• [Exercise aim] Search the records that follow and extract every line containing the string "lines".

(Available data begins)

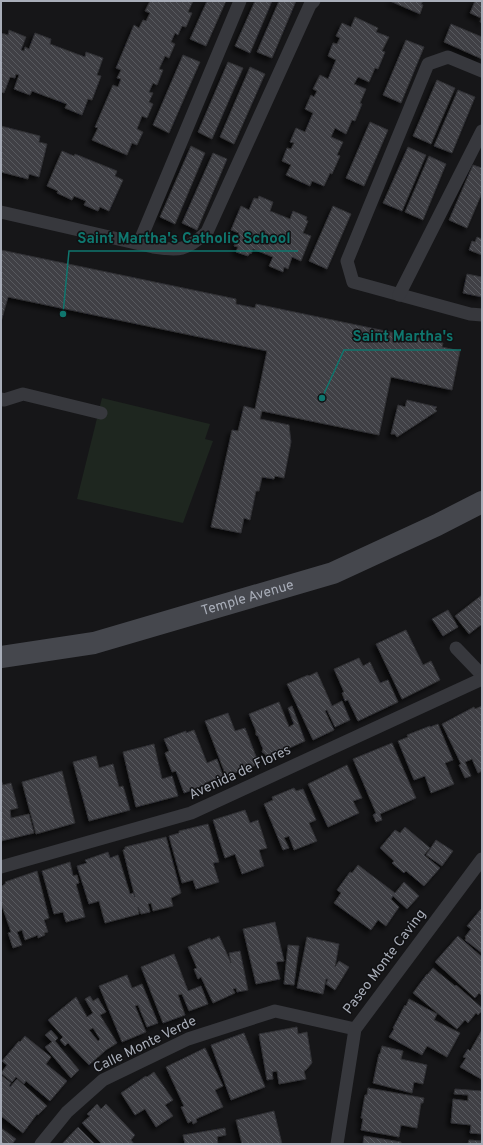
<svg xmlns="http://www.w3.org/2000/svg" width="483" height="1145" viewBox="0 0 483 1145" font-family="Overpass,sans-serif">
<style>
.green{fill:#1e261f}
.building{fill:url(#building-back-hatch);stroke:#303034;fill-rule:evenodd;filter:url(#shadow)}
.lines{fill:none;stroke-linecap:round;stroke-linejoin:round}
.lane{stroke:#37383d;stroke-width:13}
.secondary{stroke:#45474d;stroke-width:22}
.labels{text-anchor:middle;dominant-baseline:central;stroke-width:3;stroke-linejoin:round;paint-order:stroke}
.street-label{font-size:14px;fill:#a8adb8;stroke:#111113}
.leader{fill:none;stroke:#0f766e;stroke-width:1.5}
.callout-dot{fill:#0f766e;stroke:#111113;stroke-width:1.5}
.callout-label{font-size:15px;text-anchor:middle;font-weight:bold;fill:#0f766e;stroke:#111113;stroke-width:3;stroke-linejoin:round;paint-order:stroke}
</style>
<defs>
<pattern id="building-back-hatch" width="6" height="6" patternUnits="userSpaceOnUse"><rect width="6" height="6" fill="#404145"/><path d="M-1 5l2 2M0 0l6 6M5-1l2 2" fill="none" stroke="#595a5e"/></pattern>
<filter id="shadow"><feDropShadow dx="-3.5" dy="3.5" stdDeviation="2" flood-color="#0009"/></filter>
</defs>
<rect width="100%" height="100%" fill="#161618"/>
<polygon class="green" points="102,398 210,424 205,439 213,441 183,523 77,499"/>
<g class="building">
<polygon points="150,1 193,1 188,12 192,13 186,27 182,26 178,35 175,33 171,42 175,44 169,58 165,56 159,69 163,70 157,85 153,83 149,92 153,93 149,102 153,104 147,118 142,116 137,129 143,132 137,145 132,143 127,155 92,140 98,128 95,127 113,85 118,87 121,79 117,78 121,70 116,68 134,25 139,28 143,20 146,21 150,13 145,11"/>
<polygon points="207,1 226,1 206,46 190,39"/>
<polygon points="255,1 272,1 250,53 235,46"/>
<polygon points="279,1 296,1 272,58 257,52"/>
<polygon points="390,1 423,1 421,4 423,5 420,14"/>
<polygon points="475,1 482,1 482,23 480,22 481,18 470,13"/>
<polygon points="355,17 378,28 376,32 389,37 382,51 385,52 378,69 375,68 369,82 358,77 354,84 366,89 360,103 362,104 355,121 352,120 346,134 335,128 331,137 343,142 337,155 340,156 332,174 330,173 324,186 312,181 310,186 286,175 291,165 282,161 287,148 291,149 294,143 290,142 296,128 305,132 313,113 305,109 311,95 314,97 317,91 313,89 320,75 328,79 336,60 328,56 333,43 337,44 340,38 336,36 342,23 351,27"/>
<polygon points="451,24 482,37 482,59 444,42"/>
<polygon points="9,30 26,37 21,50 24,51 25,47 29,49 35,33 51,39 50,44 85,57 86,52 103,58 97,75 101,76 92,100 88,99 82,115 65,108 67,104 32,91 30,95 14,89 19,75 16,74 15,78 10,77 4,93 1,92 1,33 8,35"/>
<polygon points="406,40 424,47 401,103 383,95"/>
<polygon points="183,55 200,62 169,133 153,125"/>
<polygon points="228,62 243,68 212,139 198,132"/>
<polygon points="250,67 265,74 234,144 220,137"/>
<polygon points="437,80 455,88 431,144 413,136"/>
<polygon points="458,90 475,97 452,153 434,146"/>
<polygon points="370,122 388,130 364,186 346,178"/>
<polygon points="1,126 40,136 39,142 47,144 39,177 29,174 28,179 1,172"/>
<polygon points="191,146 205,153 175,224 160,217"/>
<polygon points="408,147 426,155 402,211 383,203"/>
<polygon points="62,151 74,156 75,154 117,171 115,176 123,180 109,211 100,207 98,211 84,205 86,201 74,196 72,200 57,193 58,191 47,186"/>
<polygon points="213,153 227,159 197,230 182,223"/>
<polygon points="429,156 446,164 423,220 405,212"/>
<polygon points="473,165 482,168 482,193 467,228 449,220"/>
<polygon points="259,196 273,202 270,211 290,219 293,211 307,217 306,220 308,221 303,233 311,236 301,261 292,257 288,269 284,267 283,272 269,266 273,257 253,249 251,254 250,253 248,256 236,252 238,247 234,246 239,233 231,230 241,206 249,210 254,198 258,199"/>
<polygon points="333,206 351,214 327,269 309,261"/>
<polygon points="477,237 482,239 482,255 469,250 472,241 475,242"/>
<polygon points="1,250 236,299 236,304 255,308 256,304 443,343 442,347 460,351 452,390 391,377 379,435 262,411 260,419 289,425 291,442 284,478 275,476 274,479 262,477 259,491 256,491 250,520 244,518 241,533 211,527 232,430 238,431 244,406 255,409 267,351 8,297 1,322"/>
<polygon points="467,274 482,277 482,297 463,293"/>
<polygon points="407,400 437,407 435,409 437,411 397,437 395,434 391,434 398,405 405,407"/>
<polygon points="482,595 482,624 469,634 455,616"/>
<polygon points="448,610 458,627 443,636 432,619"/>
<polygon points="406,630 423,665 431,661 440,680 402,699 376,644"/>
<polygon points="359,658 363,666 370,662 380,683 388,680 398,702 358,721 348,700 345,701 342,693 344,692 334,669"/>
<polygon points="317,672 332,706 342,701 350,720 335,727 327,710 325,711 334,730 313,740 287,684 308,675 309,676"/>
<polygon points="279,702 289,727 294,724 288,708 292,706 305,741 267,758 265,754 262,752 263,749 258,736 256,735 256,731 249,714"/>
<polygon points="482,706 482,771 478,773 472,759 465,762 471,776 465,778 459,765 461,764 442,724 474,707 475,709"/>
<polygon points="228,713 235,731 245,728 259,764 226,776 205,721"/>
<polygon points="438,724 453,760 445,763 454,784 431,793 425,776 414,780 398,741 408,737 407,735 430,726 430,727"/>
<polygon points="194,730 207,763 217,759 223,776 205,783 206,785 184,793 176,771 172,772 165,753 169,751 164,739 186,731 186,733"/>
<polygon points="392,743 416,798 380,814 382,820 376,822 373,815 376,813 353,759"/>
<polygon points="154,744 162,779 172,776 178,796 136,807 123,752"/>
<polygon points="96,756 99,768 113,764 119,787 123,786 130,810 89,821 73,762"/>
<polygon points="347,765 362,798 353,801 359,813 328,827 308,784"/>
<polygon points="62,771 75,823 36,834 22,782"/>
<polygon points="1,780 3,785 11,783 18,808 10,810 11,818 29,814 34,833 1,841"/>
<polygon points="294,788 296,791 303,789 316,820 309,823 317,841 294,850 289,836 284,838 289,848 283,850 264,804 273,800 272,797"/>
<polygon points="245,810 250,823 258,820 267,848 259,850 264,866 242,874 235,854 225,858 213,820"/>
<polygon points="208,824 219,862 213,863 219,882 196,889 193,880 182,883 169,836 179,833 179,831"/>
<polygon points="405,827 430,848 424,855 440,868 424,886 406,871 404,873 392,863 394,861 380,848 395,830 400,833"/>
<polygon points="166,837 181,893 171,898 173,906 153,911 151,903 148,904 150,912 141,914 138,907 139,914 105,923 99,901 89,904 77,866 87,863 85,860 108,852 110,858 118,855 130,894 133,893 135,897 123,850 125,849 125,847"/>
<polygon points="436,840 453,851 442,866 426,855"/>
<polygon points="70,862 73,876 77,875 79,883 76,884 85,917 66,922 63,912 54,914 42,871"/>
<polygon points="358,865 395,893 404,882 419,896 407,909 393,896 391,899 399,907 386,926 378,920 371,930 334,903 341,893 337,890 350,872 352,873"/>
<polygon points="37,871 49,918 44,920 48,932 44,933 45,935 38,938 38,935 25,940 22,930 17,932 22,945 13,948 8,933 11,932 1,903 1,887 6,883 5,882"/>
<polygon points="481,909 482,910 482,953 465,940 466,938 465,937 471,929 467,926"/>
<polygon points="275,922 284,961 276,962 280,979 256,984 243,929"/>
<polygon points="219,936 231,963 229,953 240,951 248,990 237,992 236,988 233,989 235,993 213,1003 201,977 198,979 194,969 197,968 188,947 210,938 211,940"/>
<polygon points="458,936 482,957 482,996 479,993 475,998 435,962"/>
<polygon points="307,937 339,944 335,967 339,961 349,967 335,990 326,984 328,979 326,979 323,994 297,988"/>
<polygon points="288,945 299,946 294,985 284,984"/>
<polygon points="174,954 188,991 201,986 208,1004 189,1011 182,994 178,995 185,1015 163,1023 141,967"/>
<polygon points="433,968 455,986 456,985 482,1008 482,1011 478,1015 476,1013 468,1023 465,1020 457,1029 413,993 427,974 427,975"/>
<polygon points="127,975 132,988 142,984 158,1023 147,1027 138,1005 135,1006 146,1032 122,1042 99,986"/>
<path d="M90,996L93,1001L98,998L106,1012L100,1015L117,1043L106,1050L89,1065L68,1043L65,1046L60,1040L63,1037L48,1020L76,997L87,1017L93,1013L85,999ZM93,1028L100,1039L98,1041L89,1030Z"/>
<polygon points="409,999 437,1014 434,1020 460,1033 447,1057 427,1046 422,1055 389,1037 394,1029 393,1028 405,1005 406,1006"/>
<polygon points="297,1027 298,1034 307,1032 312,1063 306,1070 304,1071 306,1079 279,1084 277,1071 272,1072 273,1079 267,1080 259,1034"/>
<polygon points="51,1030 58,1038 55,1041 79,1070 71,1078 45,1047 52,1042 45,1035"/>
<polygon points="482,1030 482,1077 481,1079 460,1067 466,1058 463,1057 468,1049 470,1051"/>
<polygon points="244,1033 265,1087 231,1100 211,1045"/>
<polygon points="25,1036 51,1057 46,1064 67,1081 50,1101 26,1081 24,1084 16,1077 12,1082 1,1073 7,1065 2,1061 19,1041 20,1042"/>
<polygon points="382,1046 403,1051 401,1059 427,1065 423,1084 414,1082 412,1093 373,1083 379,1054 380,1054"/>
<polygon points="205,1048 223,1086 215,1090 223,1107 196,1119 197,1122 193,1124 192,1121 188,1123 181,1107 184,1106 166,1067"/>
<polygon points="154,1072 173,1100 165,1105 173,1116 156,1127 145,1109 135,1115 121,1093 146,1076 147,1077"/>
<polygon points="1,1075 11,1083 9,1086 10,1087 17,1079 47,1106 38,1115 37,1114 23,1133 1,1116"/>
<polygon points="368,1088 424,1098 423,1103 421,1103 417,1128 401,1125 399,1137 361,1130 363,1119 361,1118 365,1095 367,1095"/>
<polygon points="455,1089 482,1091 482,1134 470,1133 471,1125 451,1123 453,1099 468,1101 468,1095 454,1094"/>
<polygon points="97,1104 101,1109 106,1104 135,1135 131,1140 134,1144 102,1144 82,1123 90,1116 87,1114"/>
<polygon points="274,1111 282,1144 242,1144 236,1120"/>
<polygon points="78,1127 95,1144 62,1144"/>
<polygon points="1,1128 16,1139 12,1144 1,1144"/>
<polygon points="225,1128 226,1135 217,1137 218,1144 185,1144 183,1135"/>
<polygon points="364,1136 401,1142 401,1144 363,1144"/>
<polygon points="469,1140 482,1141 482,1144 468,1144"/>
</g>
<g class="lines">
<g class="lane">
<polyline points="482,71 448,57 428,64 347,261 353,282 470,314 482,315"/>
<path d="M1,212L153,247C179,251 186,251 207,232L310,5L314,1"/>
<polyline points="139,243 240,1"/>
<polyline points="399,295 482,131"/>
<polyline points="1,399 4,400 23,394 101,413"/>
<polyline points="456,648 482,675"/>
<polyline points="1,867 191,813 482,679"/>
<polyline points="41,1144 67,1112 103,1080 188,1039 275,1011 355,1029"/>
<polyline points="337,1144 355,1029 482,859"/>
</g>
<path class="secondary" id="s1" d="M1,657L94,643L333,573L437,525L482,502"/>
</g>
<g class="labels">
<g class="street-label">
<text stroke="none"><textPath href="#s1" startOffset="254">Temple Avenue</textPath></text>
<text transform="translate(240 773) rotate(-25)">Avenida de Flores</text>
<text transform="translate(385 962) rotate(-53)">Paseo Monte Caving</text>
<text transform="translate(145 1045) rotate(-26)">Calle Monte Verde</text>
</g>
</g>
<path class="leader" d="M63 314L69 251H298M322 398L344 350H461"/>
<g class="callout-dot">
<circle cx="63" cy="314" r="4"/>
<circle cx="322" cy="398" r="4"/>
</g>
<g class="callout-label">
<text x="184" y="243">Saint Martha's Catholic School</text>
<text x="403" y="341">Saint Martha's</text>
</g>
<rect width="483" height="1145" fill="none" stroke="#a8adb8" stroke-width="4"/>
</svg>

(Available data ends)
(Available data begins)

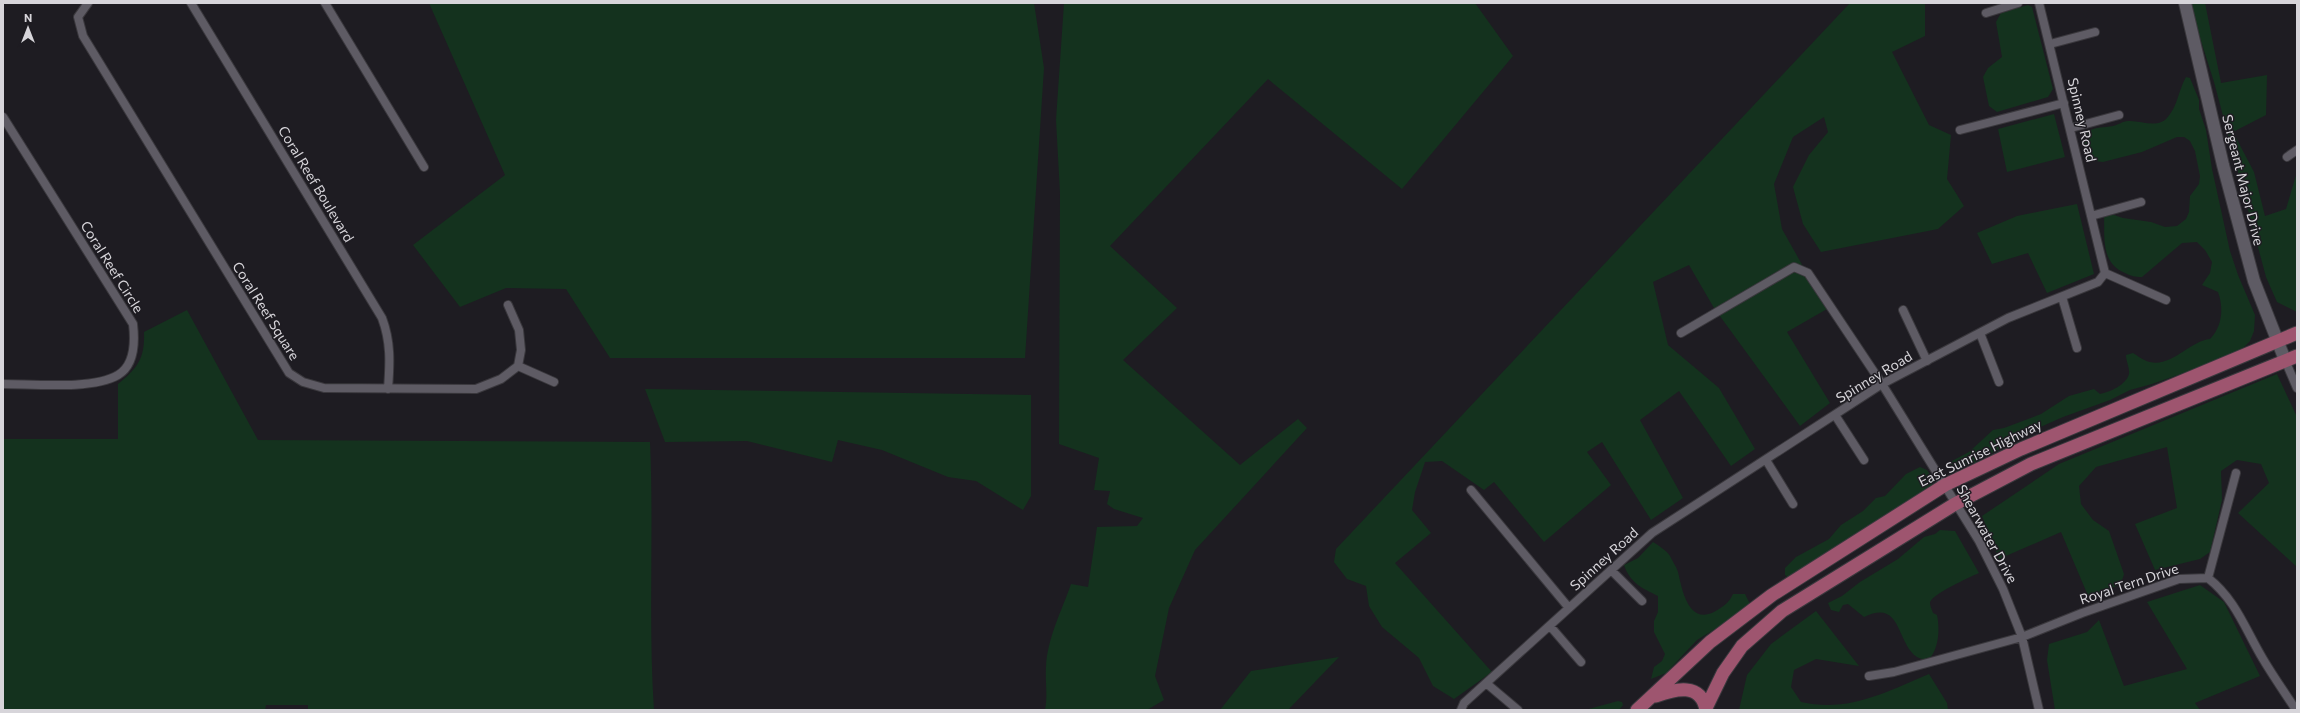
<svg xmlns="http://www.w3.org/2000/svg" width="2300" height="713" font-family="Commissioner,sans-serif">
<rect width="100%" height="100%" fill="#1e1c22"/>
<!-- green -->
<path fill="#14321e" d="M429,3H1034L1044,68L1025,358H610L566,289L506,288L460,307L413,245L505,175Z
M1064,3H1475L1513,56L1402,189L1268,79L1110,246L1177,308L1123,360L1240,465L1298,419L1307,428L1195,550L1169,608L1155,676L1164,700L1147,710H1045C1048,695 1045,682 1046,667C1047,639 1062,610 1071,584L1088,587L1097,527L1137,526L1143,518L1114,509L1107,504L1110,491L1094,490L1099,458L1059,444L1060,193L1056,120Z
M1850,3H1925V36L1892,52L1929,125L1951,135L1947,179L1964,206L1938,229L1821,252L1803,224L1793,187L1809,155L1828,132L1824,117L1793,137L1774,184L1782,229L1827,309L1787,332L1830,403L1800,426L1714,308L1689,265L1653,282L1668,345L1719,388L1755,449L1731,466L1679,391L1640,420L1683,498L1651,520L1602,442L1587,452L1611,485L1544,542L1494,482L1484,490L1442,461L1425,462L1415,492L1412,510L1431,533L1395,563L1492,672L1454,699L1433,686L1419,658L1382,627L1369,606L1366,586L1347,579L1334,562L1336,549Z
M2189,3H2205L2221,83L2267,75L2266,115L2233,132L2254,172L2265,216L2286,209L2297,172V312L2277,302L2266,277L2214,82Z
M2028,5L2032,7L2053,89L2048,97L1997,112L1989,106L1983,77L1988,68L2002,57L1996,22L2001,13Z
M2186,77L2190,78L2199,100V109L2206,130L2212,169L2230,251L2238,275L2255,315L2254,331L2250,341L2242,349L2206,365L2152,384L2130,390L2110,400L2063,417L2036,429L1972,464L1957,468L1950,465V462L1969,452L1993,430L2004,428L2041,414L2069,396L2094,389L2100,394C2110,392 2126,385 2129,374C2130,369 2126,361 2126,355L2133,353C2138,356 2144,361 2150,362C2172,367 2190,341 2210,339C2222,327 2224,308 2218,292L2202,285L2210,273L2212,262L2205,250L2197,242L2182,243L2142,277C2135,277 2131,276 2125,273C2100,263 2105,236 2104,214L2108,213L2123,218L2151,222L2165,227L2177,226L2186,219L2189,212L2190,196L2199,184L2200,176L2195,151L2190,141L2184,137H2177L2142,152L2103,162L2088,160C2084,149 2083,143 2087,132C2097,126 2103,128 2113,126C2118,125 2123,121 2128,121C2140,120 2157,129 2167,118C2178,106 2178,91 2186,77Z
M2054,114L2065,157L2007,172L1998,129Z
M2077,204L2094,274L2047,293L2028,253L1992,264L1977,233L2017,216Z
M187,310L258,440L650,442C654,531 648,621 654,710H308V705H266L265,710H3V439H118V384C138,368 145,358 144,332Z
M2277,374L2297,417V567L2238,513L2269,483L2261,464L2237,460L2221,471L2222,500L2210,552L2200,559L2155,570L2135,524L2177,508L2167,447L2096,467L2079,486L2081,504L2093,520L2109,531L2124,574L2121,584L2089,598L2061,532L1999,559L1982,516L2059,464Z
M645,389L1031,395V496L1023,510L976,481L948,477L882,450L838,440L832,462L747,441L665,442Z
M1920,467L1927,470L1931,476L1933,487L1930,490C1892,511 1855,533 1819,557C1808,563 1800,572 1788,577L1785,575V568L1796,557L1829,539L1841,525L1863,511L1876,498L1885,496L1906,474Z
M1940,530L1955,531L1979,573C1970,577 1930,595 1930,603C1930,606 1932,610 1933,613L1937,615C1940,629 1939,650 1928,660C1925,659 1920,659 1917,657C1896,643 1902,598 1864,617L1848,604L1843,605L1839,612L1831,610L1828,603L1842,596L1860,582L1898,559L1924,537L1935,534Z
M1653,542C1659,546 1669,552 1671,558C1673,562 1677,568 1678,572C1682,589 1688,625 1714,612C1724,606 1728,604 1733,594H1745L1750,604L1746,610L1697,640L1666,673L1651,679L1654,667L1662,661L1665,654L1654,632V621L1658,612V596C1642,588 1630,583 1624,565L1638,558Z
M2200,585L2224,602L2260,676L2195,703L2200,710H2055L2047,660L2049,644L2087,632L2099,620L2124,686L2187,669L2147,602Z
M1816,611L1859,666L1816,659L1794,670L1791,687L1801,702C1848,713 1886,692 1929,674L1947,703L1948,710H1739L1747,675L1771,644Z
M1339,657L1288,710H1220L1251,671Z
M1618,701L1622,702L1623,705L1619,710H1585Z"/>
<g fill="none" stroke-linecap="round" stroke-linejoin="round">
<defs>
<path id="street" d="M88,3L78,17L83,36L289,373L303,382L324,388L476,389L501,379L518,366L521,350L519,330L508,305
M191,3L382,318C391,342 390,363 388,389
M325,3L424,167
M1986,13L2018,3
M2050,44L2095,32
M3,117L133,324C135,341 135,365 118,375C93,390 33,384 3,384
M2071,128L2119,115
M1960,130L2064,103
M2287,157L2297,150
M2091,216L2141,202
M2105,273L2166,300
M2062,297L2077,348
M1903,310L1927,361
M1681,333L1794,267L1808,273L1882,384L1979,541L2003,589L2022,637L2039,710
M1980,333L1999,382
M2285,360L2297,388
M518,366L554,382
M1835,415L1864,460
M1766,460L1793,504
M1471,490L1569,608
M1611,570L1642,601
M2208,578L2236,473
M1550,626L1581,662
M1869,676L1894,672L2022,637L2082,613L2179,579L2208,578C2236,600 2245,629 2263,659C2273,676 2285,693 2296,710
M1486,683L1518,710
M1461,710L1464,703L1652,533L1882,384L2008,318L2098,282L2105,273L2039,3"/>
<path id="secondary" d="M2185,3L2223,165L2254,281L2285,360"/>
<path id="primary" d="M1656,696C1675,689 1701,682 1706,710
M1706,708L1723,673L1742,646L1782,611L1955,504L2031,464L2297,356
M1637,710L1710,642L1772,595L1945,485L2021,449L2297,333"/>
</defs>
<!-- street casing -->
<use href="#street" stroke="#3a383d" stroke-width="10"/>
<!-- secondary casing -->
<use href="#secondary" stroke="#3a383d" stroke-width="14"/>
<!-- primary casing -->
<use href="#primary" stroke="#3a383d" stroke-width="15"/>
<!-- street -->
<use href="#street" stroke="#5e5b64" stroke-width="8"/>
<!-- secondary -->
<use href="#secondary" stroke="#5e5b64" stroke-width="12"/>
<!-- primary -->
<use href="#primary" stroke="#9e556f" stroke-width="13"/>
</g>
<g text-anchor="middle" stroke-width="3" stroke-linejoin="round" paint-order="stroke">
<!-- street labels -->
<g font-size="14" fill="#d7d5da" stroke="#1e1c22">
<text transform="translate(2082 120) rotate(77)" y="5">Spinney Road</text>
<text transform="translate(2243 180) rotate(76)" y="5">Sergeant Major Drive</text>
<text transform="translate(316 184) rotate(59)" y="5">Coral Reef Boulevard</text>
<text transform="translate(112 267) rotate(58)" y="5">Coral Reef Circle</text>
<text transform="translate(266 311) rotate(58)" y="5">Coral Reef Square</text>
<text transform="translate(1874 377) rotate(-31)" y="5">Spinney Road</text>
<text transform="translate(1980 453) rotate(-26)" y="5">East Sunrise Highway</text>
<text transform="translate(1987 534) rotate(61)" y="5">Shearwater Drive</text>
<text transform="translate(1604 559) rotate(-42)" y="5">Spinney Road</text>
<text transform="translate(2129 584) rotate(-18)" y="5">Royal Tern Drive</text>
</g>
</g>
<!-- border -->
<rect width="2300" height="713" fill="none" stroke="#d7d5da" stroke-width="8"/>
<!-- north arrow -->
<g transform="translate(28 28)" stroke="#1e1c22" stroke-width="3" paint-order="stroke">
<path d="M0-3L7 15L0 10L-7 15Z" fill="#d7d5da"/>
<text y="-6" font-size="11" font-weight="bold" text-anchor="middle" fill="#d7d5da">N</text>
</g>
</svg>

(Available data ends)

• [Output for this task]
.lines{fill:none;stroke-linecap:round;stroke-linejoin:round}
<g class="lines">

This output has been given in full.